If you are bothered by tummy fat, you need to check your diet and make some changes there as well as doing lower stomach exercises. These exercises are great for toning your muscles and helping to flatten the stomach, but they can't shift the fat - you can only do that by following a healthy weight loss diet and adding some aerobic exercise to your toning exercises.

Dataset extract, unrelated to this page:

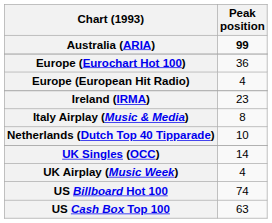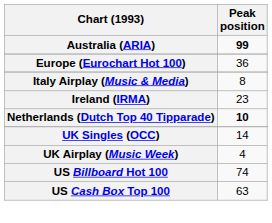- row: Europe (European Hit Radio) | 4
rows swapped: Ireland (IRMA) <-> Italy Airplay (Music & Media)
Netherlands (Dutch Top 40 Tipparade) | Peak position: normal -> bold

You can add power to this exercise by firmly attaching ankle weights before you do it. Lie on a floor mat or on a low exercise bench. If you're on a bench, lie with your buttocks at the edge of the bench so that your legs can move freely and your back is supported. Put your hands by your side is you're on the floor, or grip the edges of the bench.
Step 2
Keeping legs and feet together, and with knees slightly bent, lift your legs at 90 degrees to your body, then slowly move them towards your chest to an angle of 45 degrees. Use the muscles in your abs to make these movements.
Step 3
Slowly bring your legs back down to the position you started from, controlling the movement with the muscles in your lower stomach area. Don't let your back arch away from the floor or bench. Repeat up to 10 times.
Seated Leg Lift
Step 1
Sit upright with a straight back on a very stable chair and grip the sides of the chair so that your body tilts slightly backwards.
Step 2
Engage your stomach muscles tightly, keep legs and thighs together and lift legs so that the backs of your thighs rise off the chair. Lower and repeat up to 10 times. Don't let your feet touch the ground between lifts.
Double Leg Lift
Step 1
Lie flat on the floor with your legs straight. Lift your head and neck and support them with your hands.
Step 2
Bend both legs towards you, then straighten them out to point at the ceiling at about 45 degrees. Continue to support your head.
Step 3
Slowly lower your legs until they're about 1 foot/30 cm off the floor, then raise them again. Repeat this exercise up to 10 times - you can really feel those stomach muscles working.
Pelvic Tilts
Step 1
Lie on your back with your knees bent, hands by your sides.
Step 2
As you breathe out, lift your pelvis off the floor, keeping your back flat. Hold, then breathe out and gently lower. Repeat in sets of 10, up to 4 times with a 1.5 minute break between every set.